:: What you will do ::
Retype the stretch of rows from the start through the line containing "3DogsFamily", copying each line character for character.

===

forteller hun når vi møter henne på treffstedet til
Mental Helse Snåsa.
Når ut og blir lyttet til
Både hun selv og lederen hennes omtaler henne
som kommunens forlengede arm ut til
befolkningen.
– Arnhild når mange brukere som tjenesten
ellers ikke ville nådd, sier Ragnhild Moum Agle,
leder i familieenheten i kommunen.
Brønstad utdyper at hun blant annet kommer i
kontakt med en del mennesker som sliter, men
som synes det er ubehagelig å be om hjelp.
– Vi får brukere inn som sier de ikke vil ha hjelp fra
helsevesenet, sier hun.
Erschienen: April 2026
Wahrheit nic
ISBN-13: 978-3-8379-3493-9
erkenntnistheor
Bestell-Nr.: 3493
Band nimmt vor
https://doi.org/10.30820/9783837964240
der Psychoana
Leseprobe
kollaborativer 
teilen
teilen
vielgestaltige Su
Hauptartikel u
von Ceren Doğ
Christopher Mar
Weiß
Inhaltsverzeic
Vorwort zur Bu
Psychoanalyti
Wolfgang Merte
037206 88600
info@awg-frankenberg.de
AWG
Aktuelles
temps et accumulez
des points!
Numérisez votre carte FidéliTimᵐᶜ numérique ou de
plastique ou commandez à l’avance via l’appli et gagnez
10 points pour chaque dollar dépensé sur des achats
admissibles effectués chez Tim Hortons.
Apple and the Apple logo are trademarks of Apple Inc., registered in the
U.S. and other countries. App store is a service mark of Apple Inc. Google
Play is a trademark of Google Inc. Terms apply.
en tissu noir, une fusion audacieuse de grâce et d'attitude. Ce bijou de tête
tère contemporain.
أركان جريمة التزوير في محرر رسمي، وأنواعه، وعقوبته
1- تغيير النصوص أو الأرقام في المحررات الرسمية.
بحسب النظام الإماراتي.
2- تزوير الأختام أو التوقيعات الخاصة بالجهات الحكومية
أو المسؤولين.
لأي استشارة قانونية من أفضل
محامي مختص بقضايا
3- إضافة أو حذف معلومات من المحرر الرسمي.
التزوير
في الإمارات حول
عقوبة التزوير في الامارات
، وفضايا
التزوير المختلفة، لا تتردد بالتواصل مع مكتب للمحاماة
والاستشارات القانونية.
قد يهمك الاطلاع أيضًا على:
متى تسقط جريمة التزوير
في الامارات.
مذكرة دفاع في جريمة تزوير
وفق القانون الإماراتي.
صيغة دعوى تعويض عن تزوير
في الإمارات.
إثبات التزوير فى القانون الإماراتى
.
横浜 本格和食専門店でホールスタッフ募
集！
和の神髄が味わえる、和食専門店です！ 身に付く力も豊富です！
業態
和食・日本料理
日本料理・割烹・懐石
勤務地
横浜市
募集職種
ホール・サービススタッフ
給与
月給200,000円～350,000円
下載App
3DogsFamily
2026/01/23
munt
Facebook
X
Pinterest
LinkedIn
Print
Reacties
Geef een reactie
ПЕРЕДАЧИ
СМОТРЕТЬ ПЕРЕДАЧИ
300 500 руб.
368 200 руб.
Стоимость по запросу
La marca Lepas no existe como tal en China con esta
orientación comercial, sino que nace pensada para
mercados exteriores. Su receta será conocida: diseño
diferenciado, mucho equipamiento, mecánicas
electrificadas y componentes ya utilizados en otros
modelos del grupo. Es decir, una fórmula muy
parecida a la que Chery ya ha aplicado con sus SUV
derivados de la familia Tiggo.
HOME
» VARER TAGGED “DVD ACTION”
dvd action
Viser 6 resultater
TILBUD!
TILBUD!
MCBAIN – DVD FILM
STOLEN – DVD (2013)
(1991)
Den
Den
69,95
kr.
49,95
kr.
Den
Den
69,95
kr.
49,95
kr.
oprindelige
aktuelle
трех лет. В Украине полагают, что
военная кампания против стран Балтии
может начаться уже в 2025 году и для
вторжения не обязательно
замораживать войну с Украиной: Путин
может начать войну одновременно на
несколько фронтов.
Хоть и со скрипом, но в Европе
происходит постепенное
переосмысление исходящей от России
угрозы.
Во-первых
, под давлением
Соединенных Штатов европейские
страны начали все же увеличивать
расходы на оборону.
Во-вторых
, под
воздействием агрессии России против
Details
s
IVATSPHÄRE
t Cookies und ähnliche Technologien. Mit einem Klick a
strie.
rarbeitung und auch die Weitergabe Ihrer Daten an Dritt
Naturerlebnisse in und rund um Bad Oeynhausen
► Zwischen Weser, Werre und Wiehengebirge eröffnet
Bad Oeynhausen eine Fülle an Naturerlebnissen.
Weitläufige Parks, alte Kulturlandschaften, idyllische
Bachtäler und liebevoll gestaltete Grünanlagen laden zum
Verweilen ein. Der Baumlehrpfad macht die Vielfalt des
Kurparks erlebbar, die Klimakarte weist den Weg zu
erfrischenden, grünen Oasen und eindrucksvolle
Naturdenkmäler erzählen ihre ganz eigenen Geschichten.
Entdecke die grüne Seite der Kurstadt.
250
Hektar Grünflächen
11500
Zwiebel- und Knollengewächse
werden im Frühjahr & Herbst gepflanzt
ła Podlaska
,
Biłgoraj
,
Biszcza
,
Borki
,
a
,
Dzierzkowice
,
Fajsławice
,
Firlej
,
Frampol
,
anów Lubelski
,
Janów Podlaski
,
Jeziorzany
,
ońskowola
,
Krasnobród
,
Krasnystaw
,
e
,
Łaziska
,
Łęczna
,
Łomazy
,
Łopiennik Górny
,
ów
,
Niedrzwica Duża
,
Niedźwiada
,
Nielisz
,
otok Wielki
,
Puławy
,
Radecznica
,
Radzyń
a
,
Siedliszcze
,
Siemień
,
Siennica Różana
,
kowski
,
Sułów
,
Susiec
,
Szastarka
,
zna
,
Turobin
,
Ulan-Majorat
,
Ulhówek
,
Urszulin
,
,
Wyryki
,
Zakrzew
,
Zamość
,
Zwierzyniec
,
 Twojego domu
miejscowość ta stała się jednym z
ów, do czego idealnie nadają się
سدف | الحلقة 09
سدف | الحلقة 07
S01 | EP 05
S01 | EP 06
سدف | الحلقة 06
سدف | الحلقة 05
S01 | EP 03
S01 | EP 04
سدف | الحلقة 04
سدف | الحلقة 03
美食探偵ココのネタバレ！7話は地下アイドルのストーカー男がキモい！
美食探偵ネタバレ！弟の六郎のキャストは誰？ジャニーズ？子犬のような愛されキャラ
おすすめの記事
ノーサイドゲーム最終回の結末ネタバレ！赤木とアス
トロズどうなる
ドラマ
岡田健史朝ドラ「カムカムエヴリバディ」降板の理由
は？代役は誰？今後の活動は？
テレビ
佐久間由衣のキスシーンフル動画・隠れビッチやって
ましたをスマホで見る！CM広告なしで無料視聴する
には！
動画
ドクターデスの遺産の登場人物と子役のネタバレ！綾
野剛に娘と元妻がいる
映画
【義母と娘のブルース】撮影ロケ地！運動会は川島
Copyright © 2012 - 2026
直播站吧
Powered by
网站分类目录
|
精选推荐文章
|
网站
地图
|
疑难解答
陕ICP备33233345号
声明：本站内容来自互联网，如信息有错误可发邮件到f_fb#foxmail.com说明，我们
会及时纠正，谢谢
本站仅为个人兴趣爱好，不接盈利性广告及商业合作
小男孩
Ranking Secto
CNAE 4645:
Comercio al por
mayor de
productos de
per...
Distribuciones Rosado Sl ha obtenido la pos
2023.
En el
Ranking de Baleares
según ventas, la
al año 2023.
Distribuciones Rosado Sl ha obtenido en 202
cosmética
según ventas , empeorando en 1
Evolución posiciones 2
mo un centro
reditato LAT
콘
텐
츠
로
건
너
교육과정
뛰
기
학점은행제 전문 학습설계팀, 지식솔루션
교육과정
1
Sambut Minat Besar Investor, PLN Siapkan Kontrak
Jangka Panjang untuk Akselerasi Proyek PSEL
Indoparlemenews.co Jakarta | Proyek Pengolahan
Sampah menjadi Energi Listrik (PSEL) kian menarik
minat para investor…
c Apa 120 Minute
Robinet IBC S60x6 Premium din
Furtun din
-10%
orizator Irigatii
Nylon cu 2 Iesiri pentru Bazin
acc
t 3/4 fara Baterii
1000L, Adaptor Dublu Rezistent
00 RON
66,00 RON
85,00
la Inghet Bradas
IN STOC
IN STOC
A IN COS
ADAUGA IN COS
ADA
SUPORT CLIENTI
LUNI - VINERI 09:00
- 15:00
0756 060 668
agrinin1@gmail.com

===

:: Solution to the problem ::
forteller hun når vi møter henne på treffstedet til
Mental Helse Snåsa.
Når ut og blir lyttet til
Både hun selv og lederen hennes omtaler henne
som kommunens forlengede arm ut til
befolkningen.
– Arnhild når mange brukere som tjenesten
ellers ikke ville nådd, sier Ragnhild Moum Agle,
leder i familieenheten i kommunen.
Brønstad utdyper at hun blant annet kommer i
kontakt med en del mennesker som sliter, men
som synes det er ubehagelig å be om hjelp.
– Vi får brukere inn som sier de ikke vil ha hjelp fra
helsevesenet, sier hun.
Erschienen: April 2026
Wahrheit nic
ISBN-13: 978-3-8379-3493-9
erkenntnistheor
Bestell-Nr.: 3493
Band nimmt vor
https://doi.org/10.30820/9783837964240
der Psychoana
Leseprobe
kollaborativer 
teilen
teilen
vielgestaltige Su
Hauptartikel u
von Ceren Doğ
Christopher Mar
Weiß
Inhaltsverzeic
Vorwort zur Bu
Psychoanalyti
Wolfgang Merte
037206 88600
info@awg-frankenberg.de
AWG
Aktuelles
temps et accumulez
des points!
Numérisez votre carte FidéliTimᵐᶜ numérique ou de
plastique ou commandez à l’avance via l’appli et gagnez
10 points pour chaque dollar dépensé sur des achats
admissibles effectués chez Tim Hortons.
Apple and the Apple logo are trademarks of Apple Inc., registered in the
U.S. and other countries. App store is a service mark of Apple Inc. Google
Play is a trademark of Google Inc. Terms apply.
en tissu noir, une fusion audacieuse de grâce et d'attitude. Ce bijou de tête
tère contemporain.
أركان جريمة التزوير في محرر رسمي، وأنواعه، وعقوبته
1- تغيير النصوص أو الأرقام في المحررات الرسمية.
بحسب النظام الإماراتي.
2- تزوير الأختام أو التوقيعات الخاصة بالجهات الحكومية
أو المسؤولين.
لأي استشارة قانونية من أفضل
محامي مختص بقضايا
3- إضافة أو حذف معلومات من المحرر الرسمي.
التزوير
في الإمارات حول
عقوبة التزوير في الامارات
، وفضايا
التزوير المختلفة، لا تتردد بالتواصل مع مكتب للمحاماة
والاستشارات القانونية.
قد يهمك الاطلاع أيضًا على:
متى تسقط جريمة التزوير
في الامارات.
مذكرة دفاع في جريمة تزوير
وفق القانون الإماراتي.
صيغة دعوى تعويض عن تزوير
في الإمارات.
إثبات التزوير فى القانون الإماراتى
.
横浜 本格和食専門店でホールスタッフ募
集！
和の神髄が味わえる、和食専門店です！ 身に付く力も豊富です！
業態
和食・日本料理
日本料理・割烹・懐石
勤務地
横浜市
募集職種
ホール・サービススタッフ
給与
月給200,000円～350,000円
下載App
3DogsFamily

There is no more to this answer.